Textauszug:
□ □ □

Alle Editionen der documenta in Kassel seit ihrem Beginn 1955

documenta 1

16. Juli - 18. September 1955
Leitung: Arnold Bode, Werner Haftmann
148 Künstler, 130.000 Besucher

Gerhard Richter: Porträt Arnold Bode. 1964
Öl auf Leinwand, 170 x 110 cm
Ausgestellt auf der documenta 2017

Der in Kassel geborene Künstler, Architekt, Designer und Akademieprofessor Arnold Bode (1900-1977) nutzte die Bundesgartenschau als Anlass, um parallel dazu in der Ruine des Fridericianums eine internationale Ausstellung zeitgenössischer Kunst zu organisieren. Gemeinsam mit dem Kunsthistoriker Werner Haftmann, dem konzeptuellen Kopf der documenta Editionen 1 bis 3, stellt er fast 700 Werke zusammen. Damit sollte die von den Nazis vertriebene Avantgarde nach Deutschland zurückgeholt und der Bevölkerung die als "entartet" diffamierte klassische Moderne sowie jüngere Werke nahegebracht.

documenta 2

11. Juli - 11. Oktober 1959
Leitung: Arnold Bode, Werner Haftmann
339 Künstler, 134.000 Besucher

Der große Erfolg der ersten Schau (130.000 Besucher) bestärkte Bode und Haftmann, eine noch umfangreichere Ausstellung (1.770 Werke) zu konzipieren. Nach dem retrospektiven Blick der ersten documenta, rückte die Kunst der Nachkriegszeit und Gegenwart in den Blick. Haftmann sah die "abstrakte Kunst als die internationale Sprache der Gegenwart und Zukunft" an und stellte sie in den Mittelpunkt der Schau. Da das Museum Fridericianum nicht mehr ausreichte, kamen die Orangerie in der Karlsaue, das Schloss Bellevue und Skulpturen im Außenraum hinzu. Besondere Aufmerksamkeit erregten die riesigen Leinwände des Action Painting aus den USA. Die documenta wurde institutionalisiert (GmbH) und sollte von nun an alle 4 Jahre stattfinden.

□ □ □

Material:
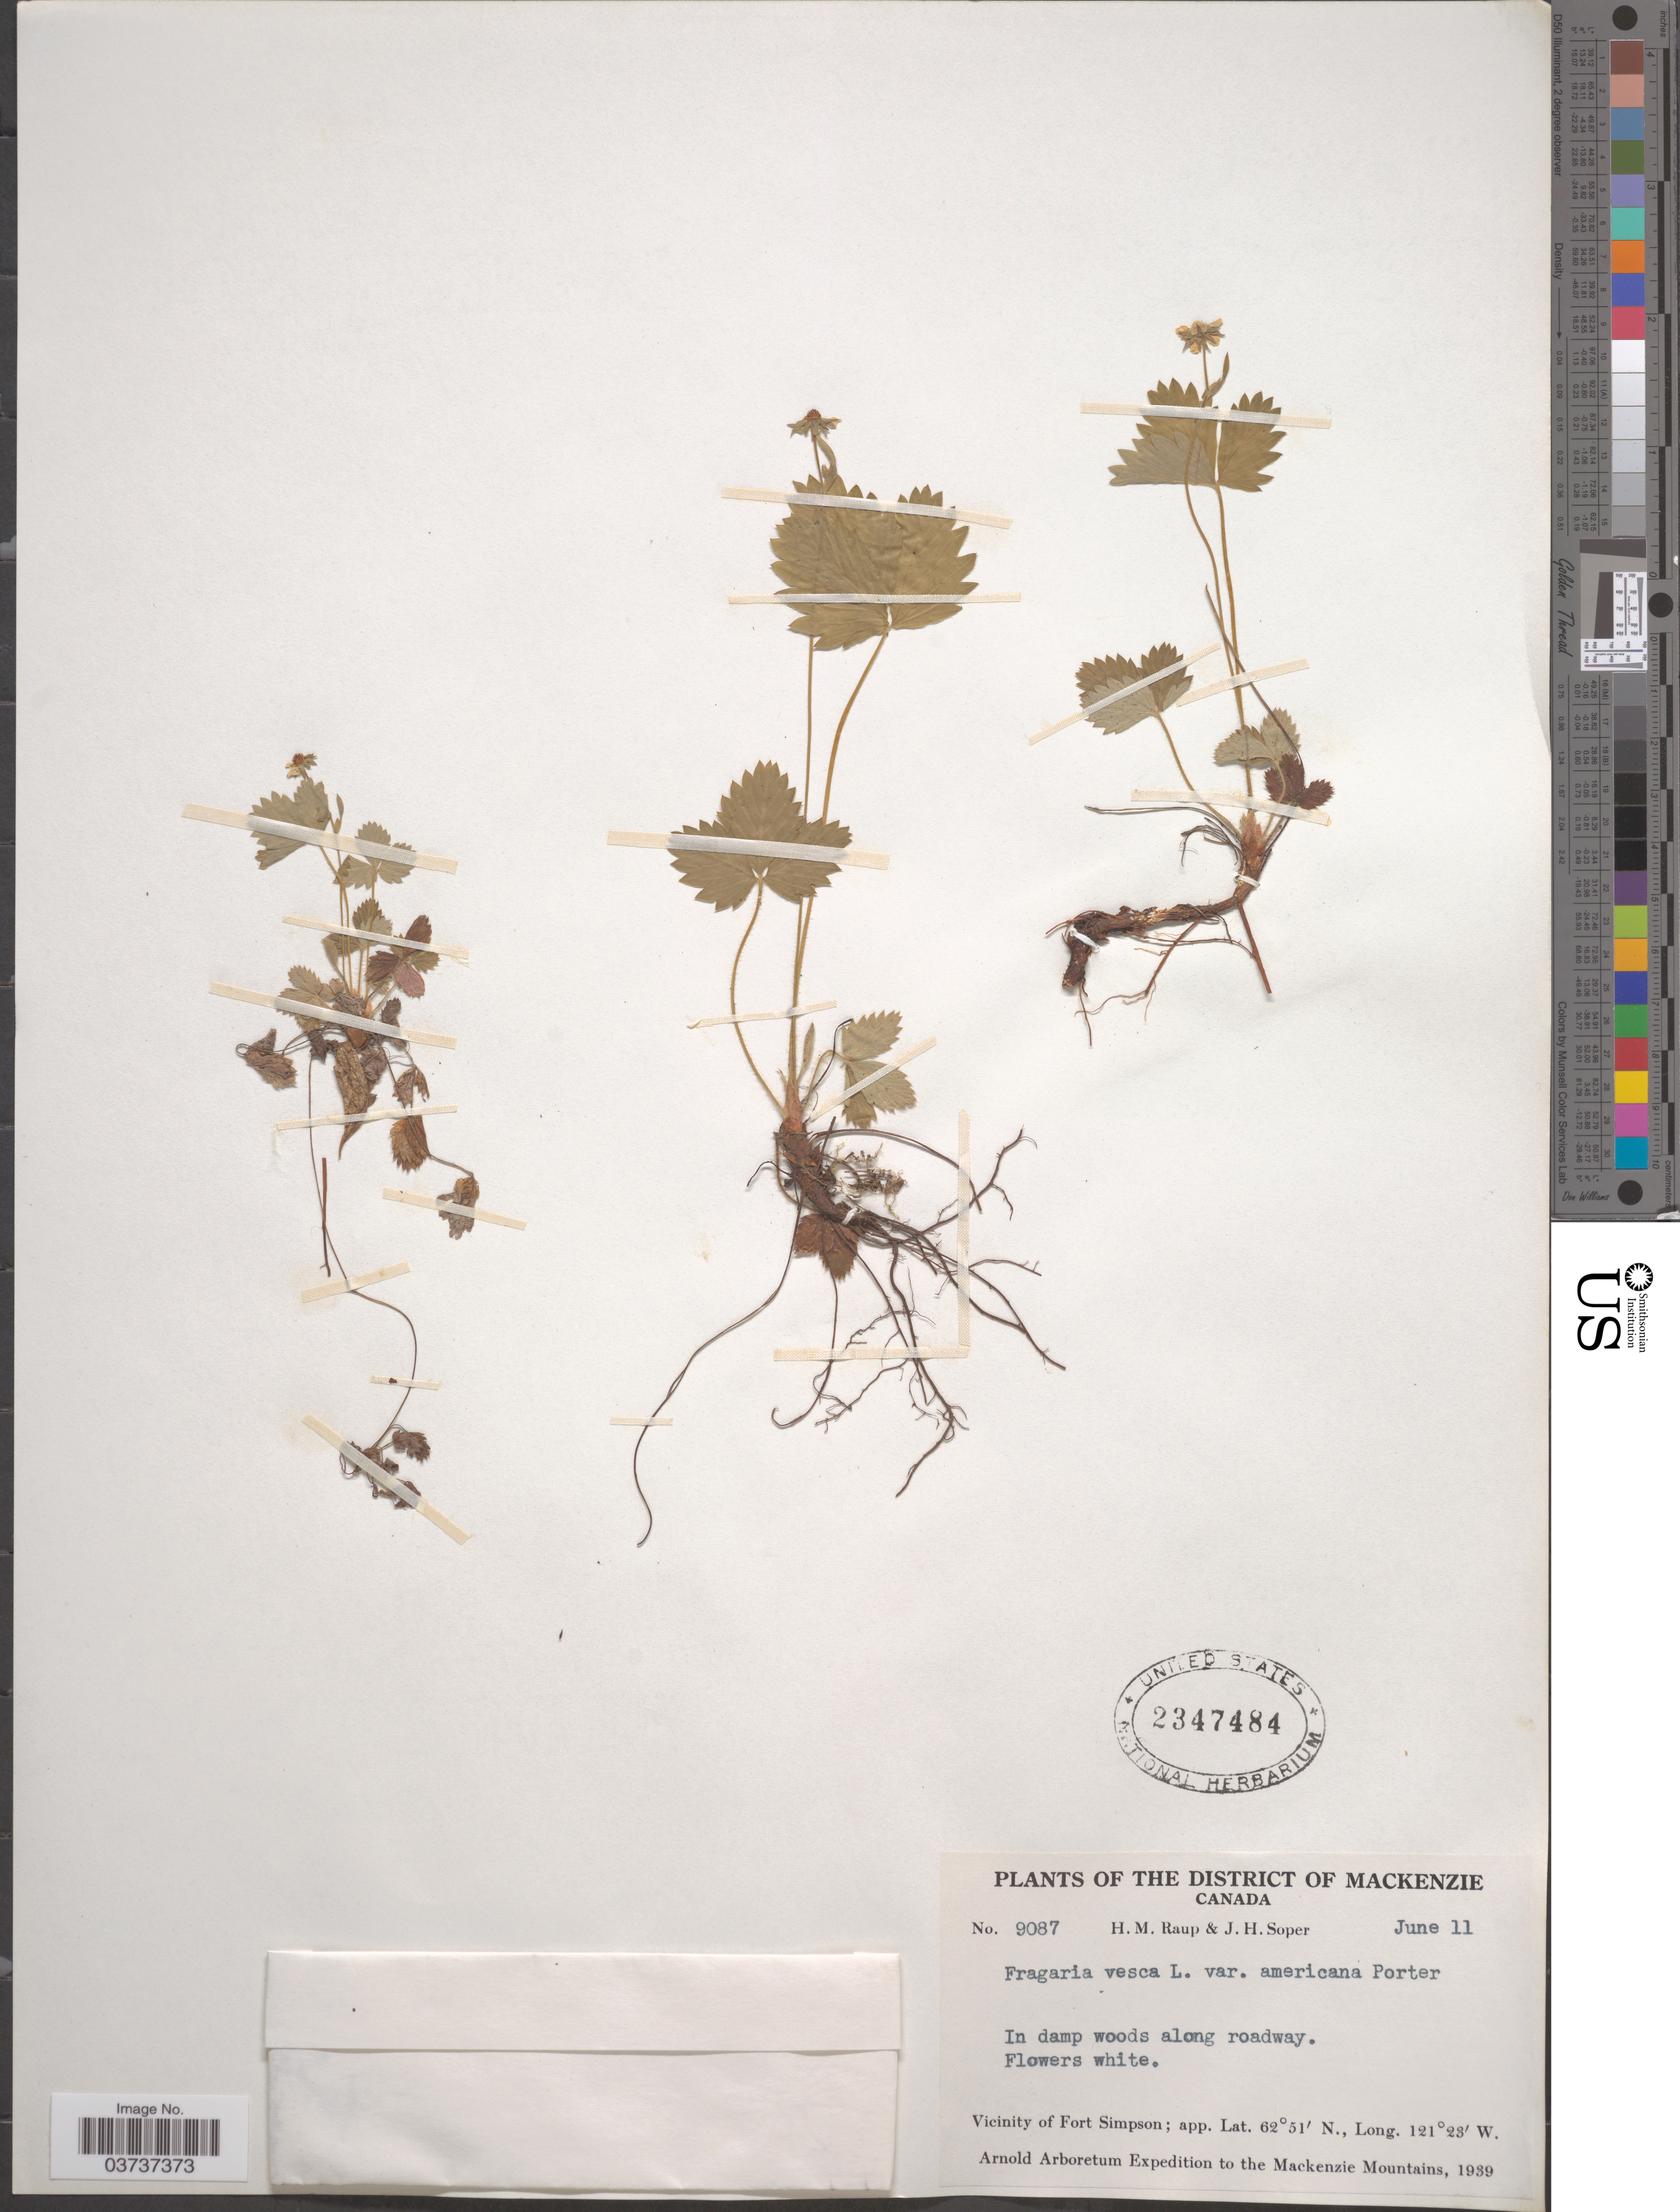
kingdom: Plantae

□ □ □

Aufgaben:
**A.** Beantworte mithilfe des Textauszugs über die documenta die folgenden Fragen.
(i) Wer war der konzeptuelle Kopf der documenta-Editionen 1 bis 3?
(ii) Wie viele Werke umfasste die zweite documenta?
(iii) In welchem zeitlichen Abstand sollte die documenta nach ihrer Institutionalisierung stattfinden?
**B.** Führe den Text über die Geschichte der documenta in Kassel nach dem letzten Satz weiter.

Lösungen:
**A.**
(i) Der Kunsthistoriker Werner Haftmann
(ii) 1.770 Werke
(iii) Alle 4 Jahre

**B.**
documenta 3

28. Juni - 6. Oktober 1964
Leitung: Arnold Bode, Werner Haftmann
353 Künstler, ca. 200.000 Besucher

Die dritte Edition fand nicht wie geplant nach 4 Jahren, sondern erst nach 5 Jahren statt, dem ab 1972 üblichen Rhythmus. Letztmalig wurde eine documenta von Arnold Bode zusammen mit Werner Haftmann geleitet, denen eine größere Gruppe von Kunstspezialisten zur Seite stand. "Mit dem Festhalten an den traditionellen Kunstgattungen Malerei, Skulptur und Grafik sowie weiterhin an der Vormachtstellung abstrakter Kunst war die documenta 3 im Vergleich zur vorherigen Ausgabe wieder weniger nah an ihrer Zeit." (documenta Website). Besondere Beachtung fand die große Abteilung von Handzeichnungen der zurückliegenden 80 Jahre. Im Katalogvorwort nennt Bode die documenta erstmals "Museum der 100 Tage".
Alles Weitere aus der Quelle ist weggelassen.